Mas, será que somente com o funcionamento do Conselho da Comunidade, por mais eficiente que seja, estará atendido o princípio da participação social, gizado no artigo 4º da LEP (“O Estado deverá recorrer à cooperação da comunidade nas atividades de execução da pena e da medida de segurança.”)? Provavelmente não. Ao Conselho cabe uma tarefa institucional, que tem também externalidades pedagógicas, demonstrando ao corpo social que é possível a interação entre os que cumprem penas e os que tiveram melhor destino.
Não se trata, nessa relação, de um mero gesto de piedade para com os transgressores. Cuida-se, é verdade, de bem mais que isso; de um importante papel na concretização dos objetivos das penas (prevenção geral e específica, reprovação e ressocialização). Esse atuar do Conselho tem muito de orientador político da sua clientela (presos e egressos) para a readaptação comportamental e para a reinserção no meio produtivo.
Cabe ao poder público e à sociedade civil dar as chances reais para a efetiva recuperação dos que estão submetidos a penas ou que saem dos presídios. É no momento do autorizativo judicial para o cumprimento da pena em regime semi-aberto ou da expedição do definitivo alvará de soltura que deve residir uma reflexão coletiva visando à demolição dos preconceitos sinetados pela sigla NIMBY já acima referida.

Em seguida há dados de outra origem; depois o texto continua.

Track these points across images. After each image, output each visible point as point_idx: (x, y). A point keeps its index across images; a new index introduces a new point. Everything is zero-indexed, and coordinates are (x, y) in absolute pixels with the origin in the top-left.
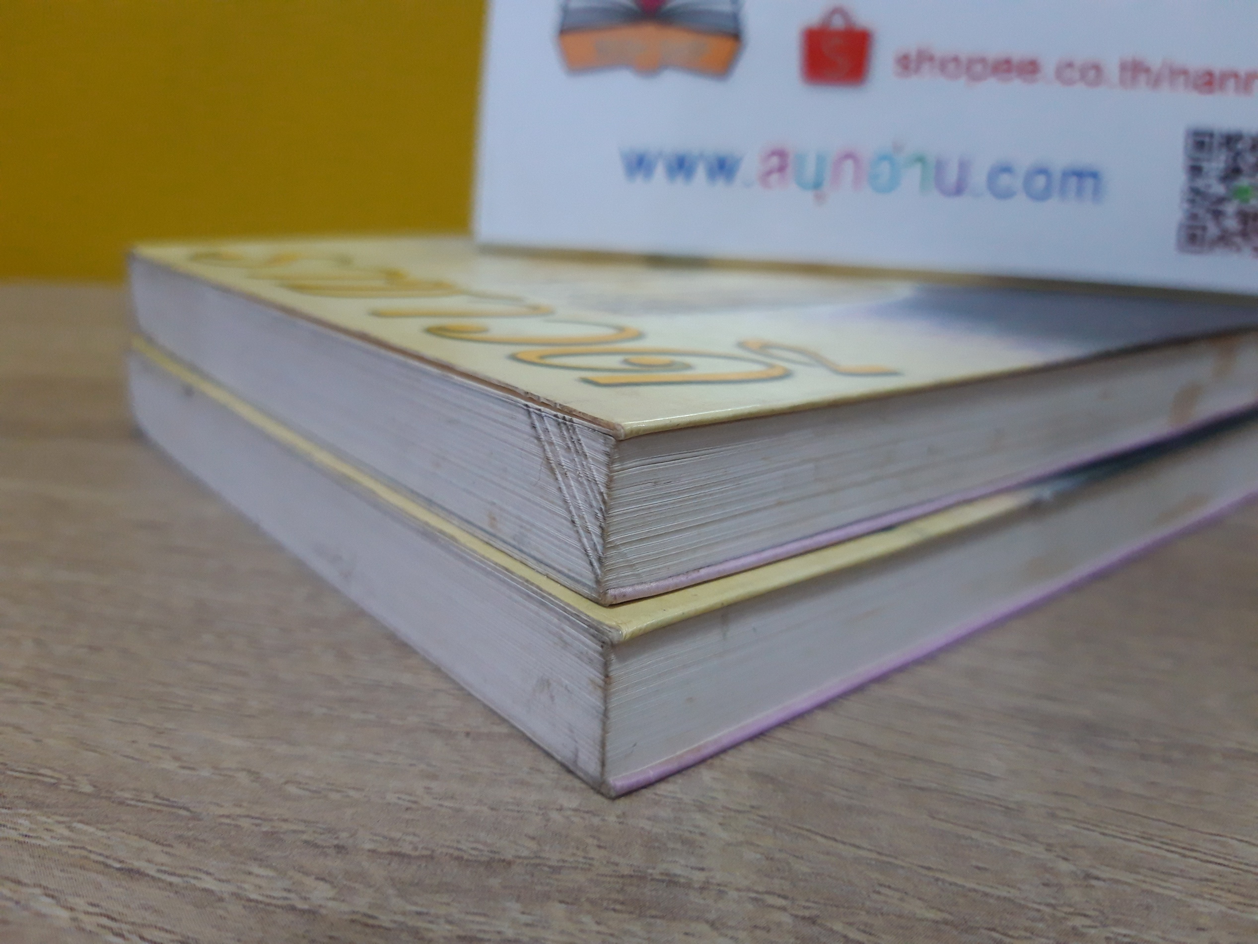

Para tanto, pouco importa o grau de conhecimento da filosofia dessa recusa coletiva aos “resíduos danosos” dos males para os quais a própria sociedade contribuiu (a falta de educação, da condição de trabalho etc.). Mesmo que o crime não tenha somente como fatos geradores esses influxos sociais (vide os delitos passionais, que disso independem), haverá sempre um encargo social que não pode deixar de ser resgatado. Em boa parte dos casos o mero encarceramento do infrator não é a melhor solução, inclusive porque um dia a prisão chegará ao fim e o problema aflorará. O paliativo deixará de surtir efeitos.
Achar que a ampliação de vagas penitenciárias ou a construção de novos presídios por si somente devolverá a segurança à sociedade é o mesmo que conjeturar que a construção de novos cemitérios (ou a expansão dos atuais) resolverá os problemas de saúde pública de uma Nação. Há que existir harmonia entre a contenção das causas e o as medidas para a diluição das consequências.
É imperativo, portanto, que a sociedade supere os exageros da autodefesa e a crise de abstencionismo e assuma o que lhe cabe nas atividades de recuperação e ressocialização das pessoas que sofrem condenações, estimulando e dando efetividade às chamadas “alternativas penais” (cumprimento de restrições de direitos, trabalhos substitutivos etc.), bem como abrindo caminhos aos que saem do cárcere. Se for omissa, estará apenas alimentando o conjunto de problemas que mais à frente virá atormentá-la. Aí talvez seja tarde, ou pelo menos ineficiente, dizer “não no meu quintal”.
Texto: Ivan Lira de Carvalho é juiz federal em Natal (RN), doutor em Direito, professor da UFRN na graduação e no mestrado em Direito.